Non-alimentaire
La biomasse, matière première du XXIe siècle, alternative au pétrole
La bioraffinerie, qui cherche à valoriser la plante entière en s’affranchissant de la notion de déchets, s’impose comme un modèle d’écologie industrielle.
“ La bioraffinerie en perspectives ”, conférence qui s’est tenue le 4 octobre à Paris, visait à faire le point sur les premiers entretiens du pôle IAR (Industries et agro-ressources) sur la “bioraffinerie internationale”, qui se sont déroulés les 15 et 16 novembre 2011 à Chantilly en Picardie. L’événement s’inscrivait également dans un contexte où le débat alimentaire versus non alimentaire est plus que d’actualité. Si la bioraffinerie n’en est qu’au début de son développement, c’est déjà une réalité industrielle, l’Europe comptant déjà trente-quatre sites.
Rester à l’échelle du territoire
Le concept de bioraffinerie est basé sur « une volonté de valoriser la plante entière en se débarrassant de la notion de déchets et de sous-produits », explique le professeur Daniel Thomas, premier vice-président d’IAR. « C’est un système vertueux écologiquement : tout se recycle », ajoute Jean-Paul Bachy, président du conseil régional de Champagne-Ardenne. Les coproduits et les déchets de la transformation alimentaire sont utilisés pour produire de l’énergie et des produits chimiques dans d’autres secteurs tels que les colorants, les cosmétiques, ou bien encore l’industrie pharmaceutique.
« Notre modèle consiste à développer ce qu’on a sur place. Dans les ports, il existe des modèles où l’on importe, on transforme et l’on exporte. Ces derniers ont fait leur temps », explique Claude Gewerc, président du conseil régional de Picardie. « Nous sommes contre le concept de très grandes bioraffineries situées dans les ports, par exemple à Rotterdam, qui utilisent de la biomasse indifférenciée au plus bas prix », déclare Daniel Thomas, 1er vice-président IAR. « Il faut sortir de la vision portuaire pour aller vers une vision terrestre », renchérit Xavier Beulin, président de la FNSEA.

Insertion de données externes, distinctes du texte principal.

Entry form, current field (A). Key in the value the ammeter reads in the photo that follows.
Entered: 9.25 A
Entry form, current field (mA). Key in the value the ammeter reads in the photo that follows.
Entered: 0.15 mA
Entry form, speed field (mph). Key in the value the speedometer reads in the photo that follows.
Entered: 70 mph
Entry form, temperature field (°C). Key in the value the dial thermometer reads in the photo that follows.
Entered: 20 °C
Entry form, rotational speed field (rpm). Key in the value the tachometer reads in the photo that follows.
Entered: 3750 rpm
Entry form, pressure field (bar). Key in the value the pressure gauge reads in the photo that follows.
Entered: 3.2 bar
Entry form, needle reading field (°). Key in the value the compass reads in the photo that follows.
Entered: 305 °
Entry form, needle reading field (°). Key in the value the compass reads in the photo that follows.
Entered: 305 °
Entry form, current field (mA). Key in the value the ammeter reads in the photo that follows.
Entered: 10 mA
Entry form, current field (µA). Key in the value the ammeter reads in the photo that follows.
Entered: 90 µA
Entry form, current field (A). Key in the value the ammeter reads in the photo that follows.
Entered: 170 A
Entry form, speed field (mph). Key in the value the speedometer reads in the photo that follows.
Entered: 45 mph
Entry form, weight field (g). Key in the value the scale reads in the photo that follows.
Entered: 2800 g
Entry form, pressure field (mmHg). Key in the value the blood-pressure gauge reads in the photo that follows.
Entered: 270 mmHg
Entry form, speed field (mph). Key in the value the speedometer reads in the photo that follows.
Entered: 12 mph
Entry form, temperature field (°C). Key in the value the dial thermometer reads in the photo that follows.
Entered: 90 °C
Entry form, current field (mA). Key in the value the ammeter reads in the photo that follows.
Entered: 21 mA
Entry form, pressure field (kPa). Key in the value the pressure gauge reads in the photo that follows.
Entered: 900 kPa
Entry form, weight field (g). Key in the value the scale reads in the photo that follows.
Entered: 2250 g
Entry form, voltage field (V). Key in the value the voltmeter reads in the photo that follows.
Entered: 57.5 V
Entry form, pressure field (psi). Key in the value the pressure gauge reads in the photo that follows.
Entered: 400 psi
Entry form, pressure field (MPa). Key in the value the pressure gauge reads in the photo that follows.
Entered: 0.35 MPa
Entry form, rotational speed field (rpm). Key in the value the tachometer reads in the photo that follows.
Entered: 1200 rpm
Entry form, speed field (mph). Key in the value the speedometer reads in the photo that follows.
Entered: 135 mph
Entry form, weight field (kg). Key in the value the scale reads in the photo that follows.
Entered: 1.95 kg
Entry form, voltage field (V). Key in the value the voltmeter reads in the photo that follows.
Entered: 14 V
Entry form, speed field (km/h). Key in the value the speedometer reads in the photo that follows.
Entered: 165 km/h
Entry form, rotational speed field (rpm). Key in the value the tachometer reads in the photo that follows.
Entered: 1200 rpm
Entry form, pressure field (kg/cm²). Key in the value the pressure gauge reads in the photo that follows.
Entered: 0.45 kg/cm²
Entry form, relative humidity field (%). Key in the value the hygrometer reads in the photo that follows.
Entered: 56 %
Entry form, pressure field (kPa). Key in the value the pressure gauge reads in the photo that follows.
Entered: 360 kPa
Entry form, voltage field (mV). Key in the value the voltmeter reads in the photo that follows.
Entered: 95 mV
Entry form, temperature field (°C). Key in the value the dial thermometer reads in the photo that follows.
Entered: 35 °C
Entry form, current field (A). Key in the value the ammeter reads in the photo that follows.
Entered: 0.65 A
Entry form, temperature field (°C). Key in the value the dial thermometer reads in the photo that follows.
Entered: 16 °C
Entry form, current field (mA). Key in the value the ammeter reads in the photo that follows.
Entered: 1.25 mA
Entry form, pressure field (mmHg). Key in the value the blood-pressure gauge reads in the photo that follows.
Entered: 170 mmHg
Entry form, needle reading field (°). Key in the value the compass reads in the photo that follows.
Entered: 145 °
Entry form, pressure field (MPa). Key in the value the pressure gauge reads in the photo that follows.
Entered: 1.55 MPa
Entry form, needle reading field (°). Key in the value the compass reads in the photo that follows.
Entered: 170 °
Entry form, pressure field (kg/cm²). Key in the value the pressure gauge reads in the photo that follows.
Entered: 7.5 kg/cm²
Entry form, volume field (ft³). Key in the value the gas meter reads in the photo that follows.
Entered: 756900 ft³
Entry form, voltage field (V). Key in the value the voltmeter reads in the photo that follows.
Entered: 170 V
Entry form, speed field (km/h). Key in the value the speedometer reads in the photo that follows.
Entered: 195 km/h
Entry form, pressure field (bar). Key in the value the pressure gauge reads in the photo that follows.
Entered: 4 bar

Un modèle économique exportable
La bioraffinerie a un potentiel international. « Dès le départ, le pôle IAR s’est associé à la Wallonie, puis a multiplié les contacts et les partenariats à travers le monde. Sans doute parce que le modèle de croissance du pôle est exportable dans un grand nombre de pays, et pas que dans les pays développés », indique Jean-Paul Bachy. « La France a des parts de marché à gagner. » Les interlocuteurs ont insisté sur le fait que la démarche Bioraffinerie apparaît comme une des solutions pour sortir de la crise. « Cela peut être un des piliers du redressement productif. Lors d’une rencontre avec Arnaud Montebourg, ce dernier m’a assuré qu’il croyait en ces pôles de compétitivité et avait la volonté de les renforcer », affirme Xavier Beulin.
Une vraie alternative à la pétrochimie
Le pétrole, exploité massivement depuis la deuxième moitié du 19e siècle, notamment pour la fabrication de produits chimiques, fait partie des ressources fossiles en voie de raréfaction. Son prix s’envole sur fond de tensions géopolitiques, d’une demande croissante et d’une augmentation des coûts d’extraction. « Pour remplacer les molécules de pétrole dans la chimie, il n’y a pas d’autre solution que la biomasse, car il faut des molécules carbonées », explique Daniel Thomas. « La chimie verte de demain intégrera très certainement une partie de biomasse forestière », signale Dominique Dutartre. « Le seuil, au-delà duquel la bioraffinerie devient intéressante par rapport au prix du pétrole, est déjà dépassé, notamment dans le cadre des plastifiants », ajoute-t-il. En 1950, le prix du pétrole à la tonne était 6 fois moins cher que celui de blé, alors qu’en 2011, il était 3 fois plus cher. « Pour sortir de la crise, il va falloir autre chose que du pétrole au vu de la demande qui va faire exploser les cours », affirme Claude Gewerc.
La directive Reach ouvre des marchés
L’UE a mis en place en 2007 le système Reach qui entraîne une évaluation obligatoire des produits chimiques. Jusqu’à maintenant, cela concernait principalement les grands groupes de chimie (entreprises dont le volume de production dépassait 1.000 t). à partir du 31 mai 2013, les substances chimiques, dont le volume de production dépasse plus de 100 t, devront avoir été enregistrées. « Avec les seuils de toxicité qui vont être appliqués, il y a des familles entières de molécules qui ne pourront plus être fabriquées à partir du pétrole. La directive Reach a généré une demande importante de nos partenaires industriels », confie Daniel Thomas. « Quand on va passer au crible les produits historiques, nombreux ne passeront pas l’évaluation, et il faudra les remplacer », confirme Dominique Dutartre.